Desde muy joven, Giles Smith se sintió atraído por el universo del pop: por las canciones que sonaban en la radio, por los conciertos en directo que veía en la televisión, por los singles de siete pulgadas que compraba o hurtaba, por la iconografía pop, los peinados estrambóticos, las guitarras eléctricas Empezó a comprar discos, a clasificarlos y atesorarlos, a imitar a sus ídolos, a Marc Bolan de T. Rex, sobre todo, y a tocar en grupos de escuela, mientras soñaba en convertirse en una estrella del pop.
Creció en la anodina ciudad británica de Colchester, donde jamás nació músico alguno, donde lo más memorable que jamás sucedió en relación con el pop es la anécdota apócrifa que cuenta que los Beatles se detuvieron a comprar caramelos en una tienda de ultramarinos de camino a un concierto.

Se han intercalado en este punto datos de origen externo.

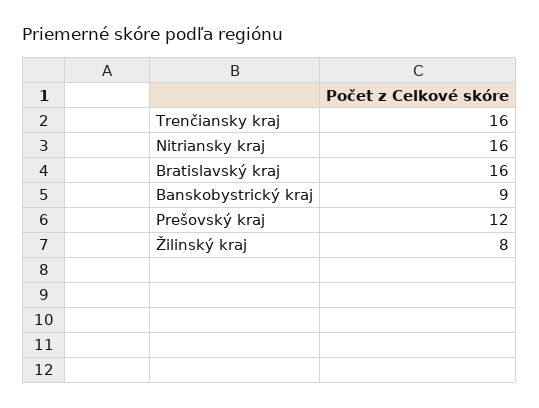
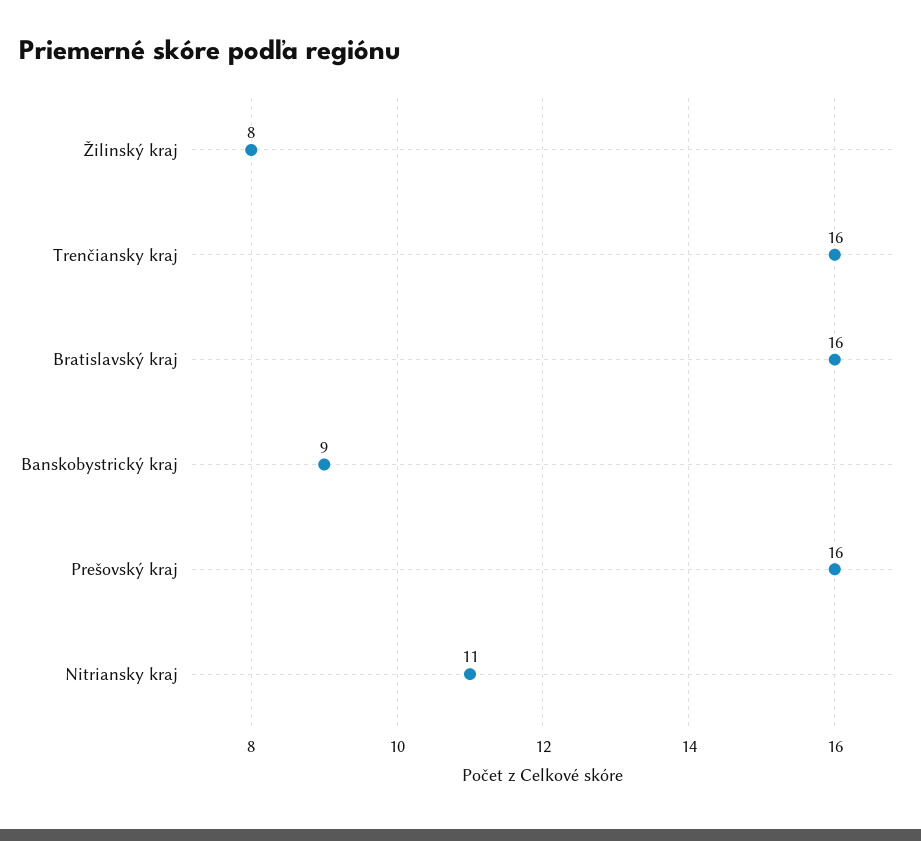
Nitriansky kraj: 16 -> 11
Prešovský kraj: 12 -> 16

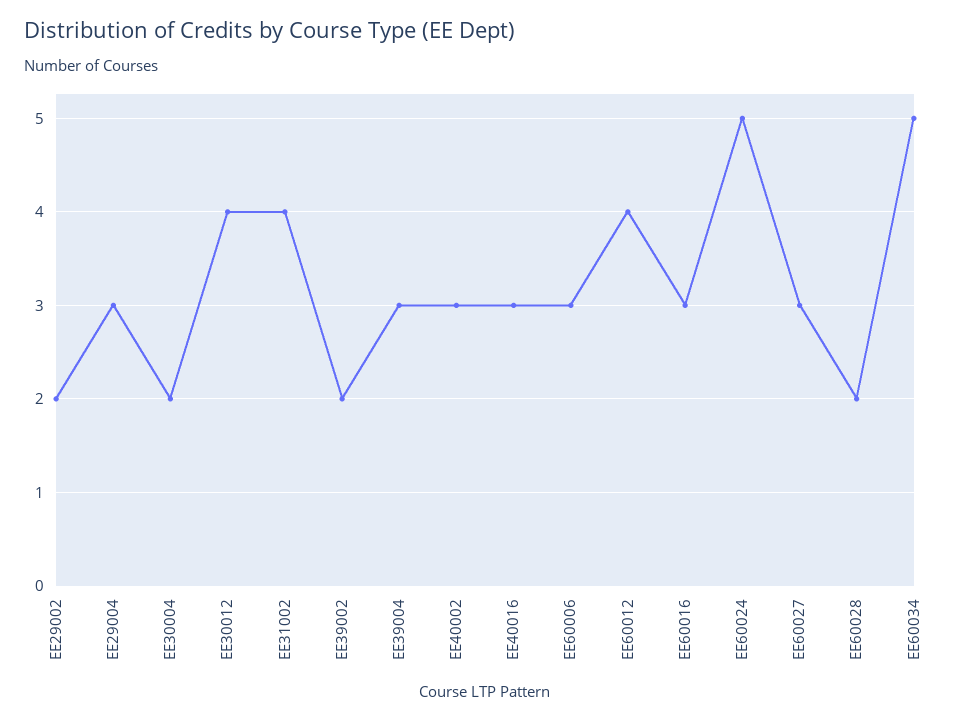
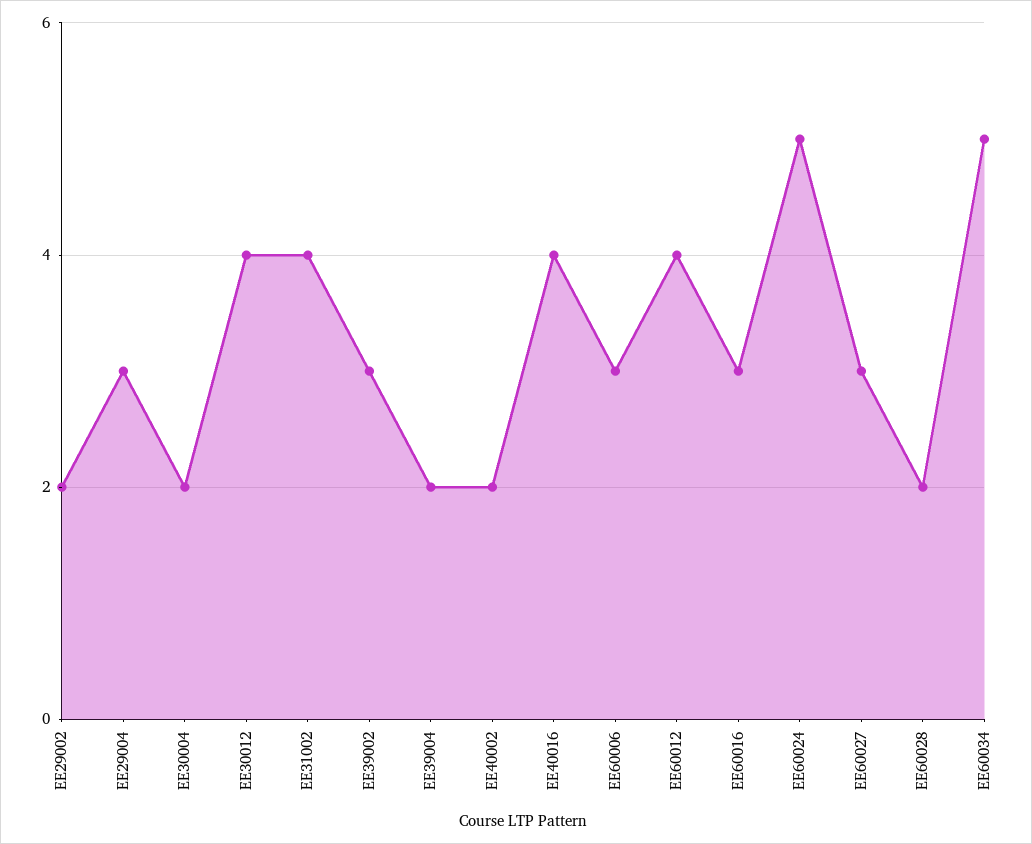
EE39002: 2 -> 3
EE39004: 3 -> 2
EE40002: 3 -> 2
EE40016: 3 -> 4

Su amor por el pop le llevó a tocar, tras un errático periplo juvenil en bandas amateur que nadie contrataba, en los Cleaners from Venus, un grupo que nunca llegó a nada y que, a pesar de lograr fichar para RCA en Alemania, no trascendió. Pero grabaron un disco, que, a la postre, es lo que cuenta. Un disco cuya grabación se hizo en un tugurio con un equipamiento técnico lamentable y donde el grupo a veces pernoctaba. Pero nada importaba. Solo el disco. Grabar un disco.
Esta es la historia de un fracaso y de un amor indeleble. Con un humor finísimo, Smith evoca sus sueños de juventud, los grupos en los que tocó, los discos que escuchó y coleccionó, los años en los que, en definitiva, desarrolló una pasión inextinguible por la música popular y su cultura.